Kemudian Jokowi juga menyoroti Kementerian Kesehatan yang masih membeli alat-alat kesehatan seperti tempat tidur untuk rumah sakit dari luar negeri. Tidak hanya itu, Jokowi juga mengaku geram alat-alat pertanian hingga pensil dan kertas juga masih diimpor dari luar negeri.
"Kadang-kadang saya mikir, ini kita ngerti enggak sih? Jangan-jangan kita enggak kerja detail, sehingga enggak ngerti barang yang dibeli itu barang impor. Buku tulis impor, jangan ini diteruskan, setop, kita melompat semua kalau beli semua produk dalam negeri meloncat pertumbuhan ekonomi kita," pungkasnya.
Presiden pun menargetkan hingga Mei 2022, anggaran sebesar Rp400 triliun dapat digunakan untuk pembelian barang dari dalam negeri. Selain itu, Presiden meminta Lembaga Kebijakan Pengadaan Barang/Jasa Pemerintah (LKPP) untuk menyediakan berbagai macam produk yang dibutuhkan oleh pemerintah dalam platform yang tersedia.
“Saya minta dan saya enggak mau ditawar-tawar lagi urusan yang Rp400 triliun di Mei. Segera juga dorong yang namanya UKM-UKM di daerah itu untuk masuk segera ke e-Katalog. Masukkan sebanyak-banyaknya,” tandas Presiden.
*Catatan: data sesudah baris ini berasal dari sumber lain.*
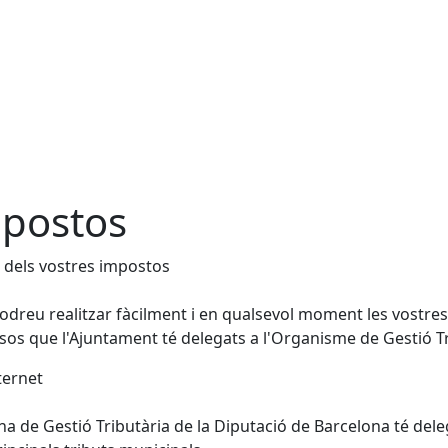
postos
 dels vostres impostos
odreu realitzar fàcilment i en qualsevol moment les vostres c
sos que l'Ajuntament té delegats a l'Organisme de Gestió Tr
ternet
ina de Gestió Tributària de la Diputació de Barcelona té del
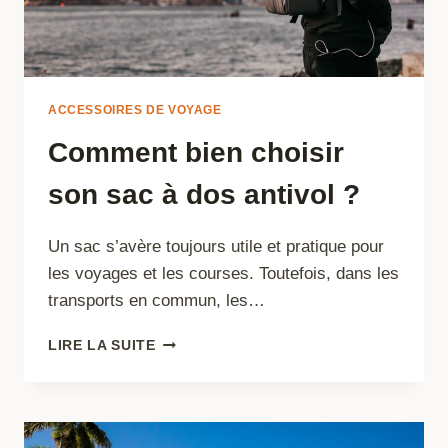
VOYAGE
?
ACCESSOIRES DE VOYAGE
Comment bien choisir
son sac à dos antivol ?
Un sac s’avère toujours utile et pratique pour
les voyages et les courses. Toutefois, dans les
transports en commun, les…
COMMENT
LIRE LA SUITE
BIEN
CHOISIR
SON
SAC
À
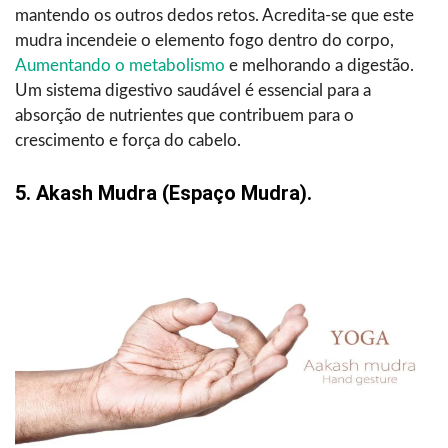
mantendo os outros dedos retos. Acredita-se que este
mudra incendeie o elemento fogo dentro do corpo,
Aumentando o metabolismo
e melhorando a digestão.
Um sistema digestivo saudável é essencial para a
absorção de nutrientes que contribuem para o
crescimento e força do cabelo.
5. Akash Mudra (espaço Mudra).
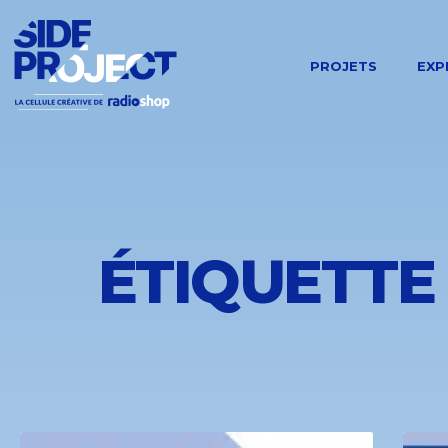
PROJETS
EXP
ÉTIQUETTE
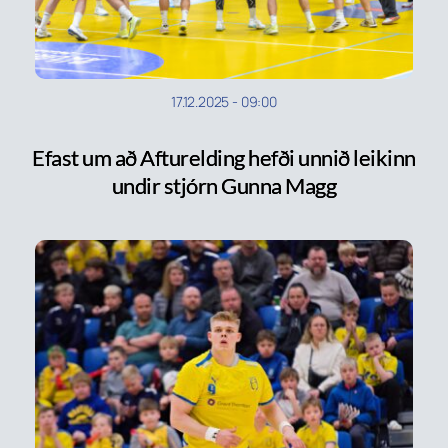
17.12.2025
-
09:00
Efast um að Afturelding hefði unnið leikinn
undir stjórn Gunna Magg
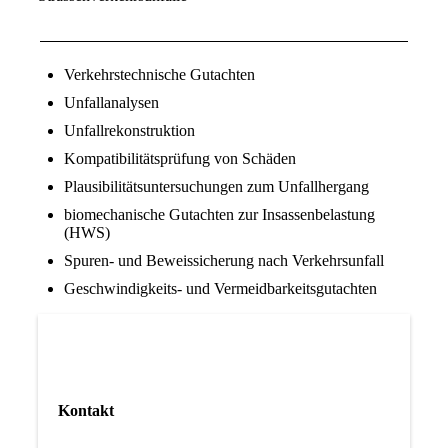
Verkehrstechnische Gutachten
Unfallanalysen
Unfallrekonstruktion
Kompatibilitätsprüfung von Schäden
Plausibilitätsuntersuchungen zum Unfallhergang
biomechanische Gutachten zur Insassenbelastung
(HWS)
Spuren- und Beweissicherung nach Verkehrsunfall
Geschwindigkeits- und Vermeidbarkeitsgutachten
Kontakt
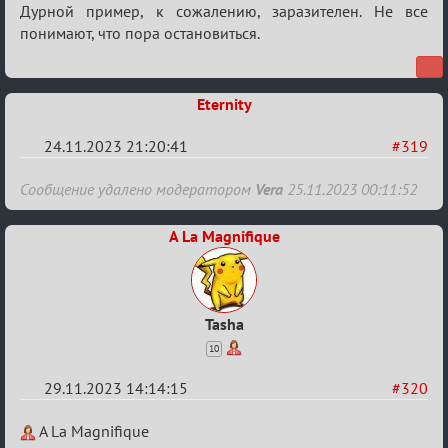
Re:
Дурной пример, к сожалению, заразителен. Не все
Заявки
понимают, что пора остановиться.
в
Авторитеты²
Eternity
24.11.2023 21:20:41
#319
Re:
Сообщение удалено модератором
Vera
25.11.2023 00:11:52
Заявки
в
A La Magnifique
Авторитеты²
Tasha
10
29.11.2023 14:14:15
#320
Re:
A La Magnifique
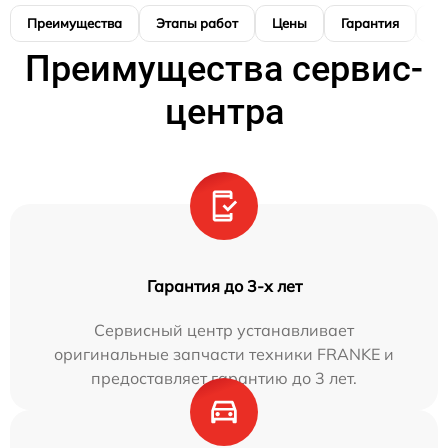
Преимущества
Этапы работ
Цены
Гарантия
М
Преимущества сервис-
центра
Гарантия до 3-х лет
Сервисный центр устанавливает
оригинальные запчасти техники FRANKE и
предоставляет гарантию до 3 лет.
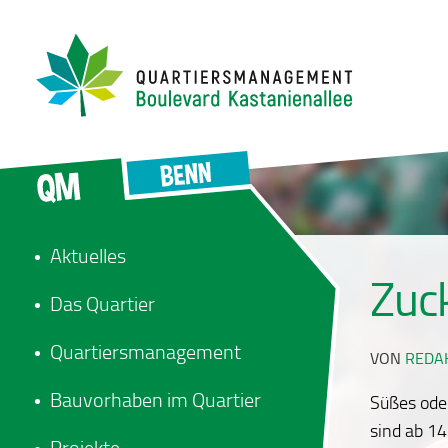
Aktuelles
Zuc
Das Quartier
Quartiersmanagement
VON
REDA
Bauvorhaben im Quartier
Süßes ode
sind ab 14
Turut hadir mendampingi Presiden dalam acara tersebut antara lain Menteri Koordinator Bidang Kemaritiman dan Investasi Luhut Binsar Pandjaitan, Menteri Sekretaris Negara Pratikno, Menteri Pariwisata dan Ekonomi Kreatif Sandiaga Uno, Menteri Perindustrian Agus Gumiwang Kartasasmita, Menteri Koperasi dan UKM Teten Masduki, dan Gubernur Bali Wayan Koster.